--- Assignment ---
Would you reproduce every line of the material exactly?

--- Data shown ---
%%

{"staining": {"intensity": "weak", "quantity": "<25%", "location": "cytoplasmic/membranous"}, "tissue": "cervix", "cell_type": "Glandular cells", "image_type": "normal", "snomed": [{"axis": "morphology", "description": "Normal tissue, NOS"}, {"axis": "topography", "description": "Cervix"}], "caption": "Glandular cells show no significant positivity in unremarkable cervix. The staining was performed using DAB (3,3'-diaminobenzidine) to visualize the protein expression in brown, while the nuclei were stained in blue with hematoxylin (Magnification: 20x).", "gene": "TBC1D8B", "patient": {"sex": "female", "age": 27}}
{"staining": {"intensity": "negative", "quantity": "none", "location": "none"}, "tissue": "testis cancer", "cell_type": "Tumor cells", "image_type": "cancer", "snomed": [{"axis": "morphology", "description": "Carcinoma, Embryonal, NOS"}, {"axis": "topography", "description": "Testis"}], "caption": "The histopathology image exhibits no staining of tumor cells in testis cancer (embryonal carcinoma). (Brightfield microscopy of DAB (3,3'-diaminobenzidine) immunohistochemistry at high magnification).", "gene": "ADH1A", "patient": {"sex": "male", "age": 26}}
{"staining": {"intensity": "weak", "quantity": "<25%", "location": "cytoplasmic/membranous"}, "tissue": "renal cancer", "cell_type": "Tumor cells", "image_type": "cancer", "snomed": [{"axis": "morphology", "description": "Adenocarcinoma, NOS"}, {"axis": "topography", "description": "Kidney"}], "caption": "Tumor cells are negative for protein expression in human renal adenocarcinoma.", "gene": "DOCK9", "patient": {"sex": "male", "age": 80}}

%%

--- Written reply ---
{"staining": {"intensity": "weak", "quantity": "<25%", "location": "cytoplasmic/membranous"}, "tissue": "cervix", "cell_type": "Glandular cells", "image_type": "normal", "snomed": [{"axis": "morphology", "description": "Normal tissue, NOS"}, {"axis": "topography", "description": "Cervix"}], "caption": "Glandular cells show no significant positivity in unremarkable cervix. The staining was performed using DAB (3,3'-diaminobenzidine) to visualize the protein expression in brown, while the nuclei were stained in blue with hematoxylin (Magnification: 20x).", "gene": "TBC1D8B", "patient": {"sex": "female", "age": 27}}
{"staining": {"intensity": "negative", "quantity": "none", "location": "none"}, "tissue": "testis cancer", "cell_type": "Tumor cells", "image_type": "cancer", "snomed": [{"axis": "morphology", "description": "Carcinoma, Embryonal, NOS"}, {"axis": "topography", "description": "Testis"}], "caption": "The histopathology image exhibits no staining of tumor cells in testis cancer (embryonal carcinoma). (Brightfield microscopy of DAB (3,3'-diaminobenzidine) immunohistochemistry at high magnification).", "gene": "ADH1A", "patient": {"sex": "male", "age": 26}}
{"staining": {"intensity": "weak", "quantity": "<25%", "location": "cytoplasmic/membranous"}, "tissue": "renal cancer", "cell_type": "Tumor cells", "image_type": "cancer", "snomed": [{"axis": "morphology", "description": "Adenocarcinoma, NOS"}, {"axis": "topography", "description": "Kidney"}], "caption": "Tumor cells are negative for protein expression in human renal adenocarcinoma.", "gene": "DOCK9", "patient": {"sex": "male", "age": 80}}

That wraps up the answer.